EXTRAIT DU DOCUMENT:
╔══
CAPITALISM: A LOVE STORY
Crise de foi en un système
La crise financière de 2008 serait-elle finalement juste un vaste hold-up sur les fonds publics, orchestré par les banques, et mettant sur la paille les classes moyennes, derniers remparts contre une concentration des richesses dans seulement quelques mains ?…
Michael Moore a sauté sur le sujet de la crise économique pour affirmer haut et fort sa conviction: le capitalisme est le mal, et on ne peut réguler le mal, il faut l'éradiquer. Le message, au moins, est extrêmement clair. Et le documentariste américain s'emploie pendant deux heures à montrer les ravages des prêts sur les classes moyennes et les magouilles des financiers visant à faire toujours aller l'argent dans les mains des mêmes.
Bien sûr le parallèle du début est facile, Moore usant d'images de Holp Up filmées par des caméras de vidéo-surveillance, pour mieux préparer le spectateur à son message. Bien sûr la provoc est au rendez-vous, l'homme s'impliquant comme à son habitude, allant ici jusqu'à tirer un bandeau "crime-scene do not cross" autour de Wall Street pour faire valoir une arrestation citoyenne. Mais le fond est comme toujours extrêmement intéressant et documenté, et permet de pointer une à une les dérives d'un système où le cynisme individualiste et absolu est devenu la règle. Des assurances-vies prises par certaines compagnies sur des employés malades, au nom-même des agences immobilières qui profitent du malheur des autres ("condo's vaultures", les vautours de l'habitat...), celui-ci, ne se cache presque plus, affichant fièrement son absence de morale.
╚══
PROBLÈMES À RÉSOUDRE:
[1] Recopiez le passage de l'extrait allant de « Bien sûr le » jusqu'à « absence de morale. » inclus, en substituant « argumenté » à « documenté ».
[2] D'après l'extrait, qu'est-ce que Moore tire autour de Wall Street ?
[3] Résumez l'extrait en deux phrases.
Les données n'ont aucun lien avec l'extrait.

ENTRÉES EXTRAITES:
╔══
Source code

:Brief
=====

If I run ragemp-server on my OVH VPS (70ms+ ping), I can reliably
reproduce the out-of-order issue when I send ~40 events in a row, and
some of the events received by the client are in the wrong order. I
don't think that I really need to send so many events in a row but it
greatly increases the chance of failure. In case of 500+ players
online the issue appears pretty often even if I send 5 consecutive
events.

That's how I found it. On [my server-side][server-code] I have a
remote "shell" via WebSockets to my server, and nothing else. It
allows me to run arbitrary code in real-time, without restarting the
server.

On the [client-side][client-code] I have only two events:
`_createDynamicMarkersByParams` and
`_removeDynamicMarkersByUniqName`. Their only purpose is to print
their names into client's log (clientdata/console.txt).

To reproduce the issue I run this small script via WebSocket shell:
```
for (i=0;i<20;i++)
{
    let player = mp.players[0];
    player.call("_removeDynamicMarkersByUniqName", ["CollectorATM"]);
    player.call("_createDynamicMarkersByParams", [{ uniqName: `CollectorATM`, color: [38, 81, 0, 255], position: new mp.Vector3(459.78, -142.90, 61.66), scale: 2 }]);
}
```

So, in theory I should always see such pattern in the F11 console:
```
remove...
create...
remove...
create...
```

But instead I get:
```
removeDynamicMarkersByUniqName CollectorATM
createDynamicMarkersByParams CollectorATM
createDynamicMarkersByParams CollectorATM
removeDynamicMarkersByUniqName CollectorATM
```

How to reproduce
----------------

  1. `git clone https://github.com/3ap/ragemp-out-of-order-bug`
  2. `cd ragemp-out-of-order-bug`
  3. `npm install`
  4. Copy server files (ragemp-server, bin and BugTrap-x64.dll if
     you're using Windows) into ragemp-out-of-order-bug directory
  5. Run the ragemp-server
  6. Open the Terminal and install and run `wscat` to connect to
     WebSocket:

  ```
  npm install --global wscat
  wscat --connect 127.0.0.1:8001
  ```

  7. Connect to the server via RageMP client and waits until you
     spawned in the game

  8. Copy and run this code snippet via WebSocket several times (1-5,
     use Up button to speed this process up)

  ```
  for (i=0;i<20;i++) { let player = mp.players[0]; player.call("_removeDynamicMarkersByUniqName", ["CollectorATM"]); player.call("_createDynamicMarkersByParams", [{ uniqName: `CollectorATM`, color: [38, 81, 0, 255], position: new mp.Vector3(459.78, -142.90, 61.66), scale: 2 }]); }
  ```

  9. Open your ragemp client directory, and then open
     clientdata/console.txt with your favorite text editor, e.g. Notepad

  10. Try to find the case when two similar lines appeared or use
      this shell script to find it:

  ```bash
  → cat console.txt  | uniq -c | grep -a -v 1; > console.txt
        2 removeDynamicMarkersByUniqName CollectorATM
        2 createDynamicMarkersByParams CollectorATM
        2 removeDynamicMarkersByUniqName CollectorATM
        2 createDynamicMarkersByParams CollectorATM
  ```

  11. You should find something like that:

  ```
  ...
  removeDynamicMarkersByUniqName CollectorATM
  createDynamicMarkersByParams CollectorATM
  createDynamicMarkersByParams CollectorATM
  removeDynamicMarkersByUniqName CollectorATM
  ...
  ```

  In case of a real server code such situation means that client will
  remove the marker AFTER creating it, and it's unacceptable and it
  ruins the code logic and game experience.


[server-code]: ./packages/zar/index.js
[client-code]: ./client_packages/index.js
╚══
SOLUTIONS DES PROBLÈMES:
[1]
Bien sûr le parallèle du début est facile, Moore usant d'images de Holp Up filmées par des caméras de vidéo-surveillance, pour mieux préparer le spectateur à son message. Bien sûr la provoc est au rendez-vous, l'homme s'impliquant comme à son habitude, allant ici jusqu'à tirer un bandeau "crime-scene do not cross" autour de Wall Street pour faire valoir une arrestation citoyenne. Mais le fond est comme toujours extrêmement intéressant et argumenté, et permet de pointer une à une les dérives d'un système où le cynisme individualiste et absolu est devenu la règle. Des assurances-vies prises par certaines compagnies sur des employés malades, au nom-même des agences immobilières qui profitent du malheur des autres ("condo's vaultures", les vautours de l'habitat...), celui-ci, ne se cache presque plus, affichant fièrement son absence de morale.

[2] Un bandeau « crime-scene do not cross ».

[3] Michael Moore s'appuie sur la crise économique pour affirmer que le capitalisme est le mal et qu'il faut l'éradiquer, montrant pendant deux heures les ravages des prêts sur les classes moyennes et les magouilles des financiers. Malgré un parallèle facile et des provocations comme le bandeau tiré autour de Wall Street, le fond est jugé intéressant et documenté, et pointe les dérives d'un système où le cynisme individualiste et absolu est devenu la règle.